Aim of the exercise: Looking at the listing below, retype exactly the lines starting at the one containing "Koersbril Kroop's" and ending at the one containing "koersbril FT", both included, and nothing else.

Supplied data:

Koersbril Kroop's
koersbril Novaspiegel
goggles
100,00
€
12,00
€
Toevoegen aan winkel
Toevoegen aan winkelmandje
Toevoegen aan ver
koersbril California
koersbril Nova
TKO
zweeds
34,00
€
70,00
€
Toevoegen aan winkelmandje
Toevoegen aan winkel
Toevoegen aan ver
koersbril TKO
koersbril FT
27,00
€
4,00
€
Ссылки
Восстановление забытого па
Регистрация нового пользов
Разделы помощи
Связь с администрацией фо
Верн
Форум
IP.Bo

==

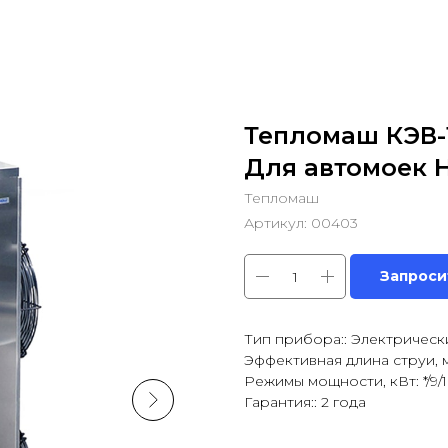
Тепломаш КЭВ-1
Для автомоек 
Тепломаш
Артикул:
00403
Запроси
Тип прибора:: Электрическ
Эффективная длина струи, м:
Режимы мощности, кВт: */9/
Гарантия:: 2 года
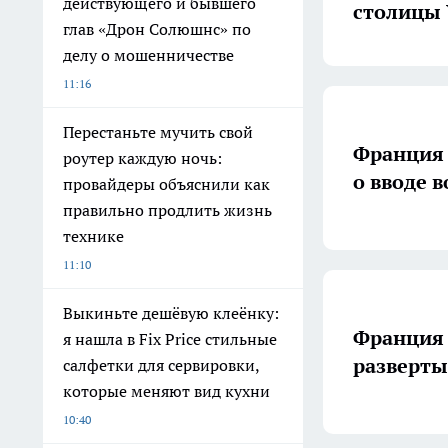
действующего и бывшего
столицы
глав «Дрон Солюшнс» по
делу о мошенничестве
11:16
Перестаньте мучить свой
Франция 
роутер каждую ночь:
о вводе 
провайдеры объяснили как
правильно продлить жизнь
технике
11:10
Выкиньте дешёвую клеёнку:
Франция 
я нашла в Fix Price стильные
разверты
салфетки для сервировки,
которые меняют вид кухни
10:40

...

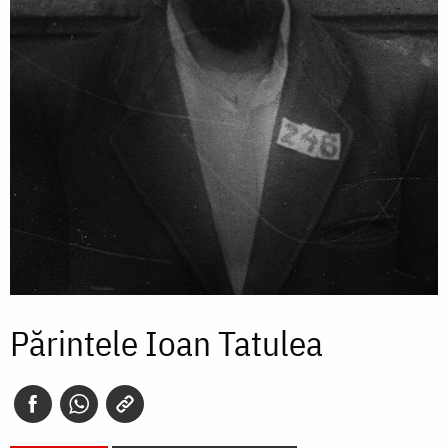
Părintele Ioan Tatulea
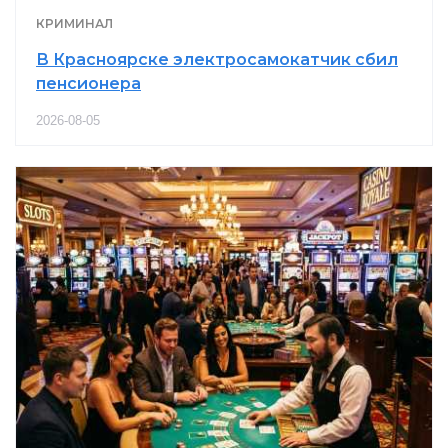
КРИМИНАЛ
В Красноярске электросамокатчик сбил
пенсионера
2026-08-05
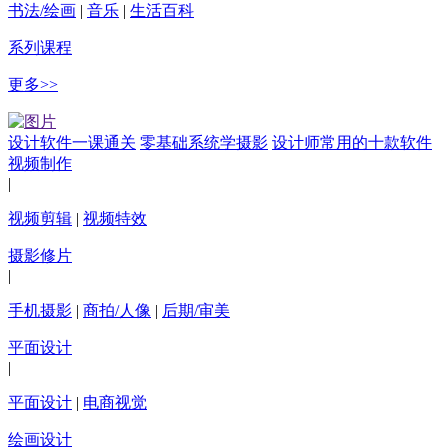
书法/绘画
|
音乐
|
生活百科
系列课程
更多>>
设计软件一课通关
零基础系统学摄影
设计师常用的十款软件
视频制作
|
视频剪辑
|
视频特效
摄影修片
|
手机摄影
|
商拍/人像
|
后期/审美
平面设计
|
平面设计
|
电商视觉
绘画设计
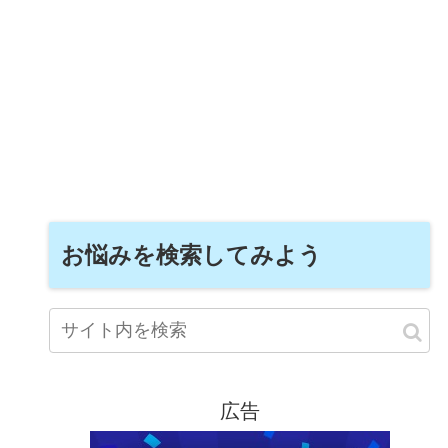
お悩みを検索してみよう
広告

Solution for this task:
Koersbril Kroop's
koersbril Novaspiegel
goggles
100,00
€
12,00
€
Toevoegen aan winkel
Toevoegen aan winkelmandje
Toevoegen aan ver
koersbril California
koersbril Nova
TKO
zweeds
34,00
€
70,00
€
Toevoegen aan winkelmandje
Toevoegen aan winkel
Toevoegen aan ver
koersbril TKO
koersbril FT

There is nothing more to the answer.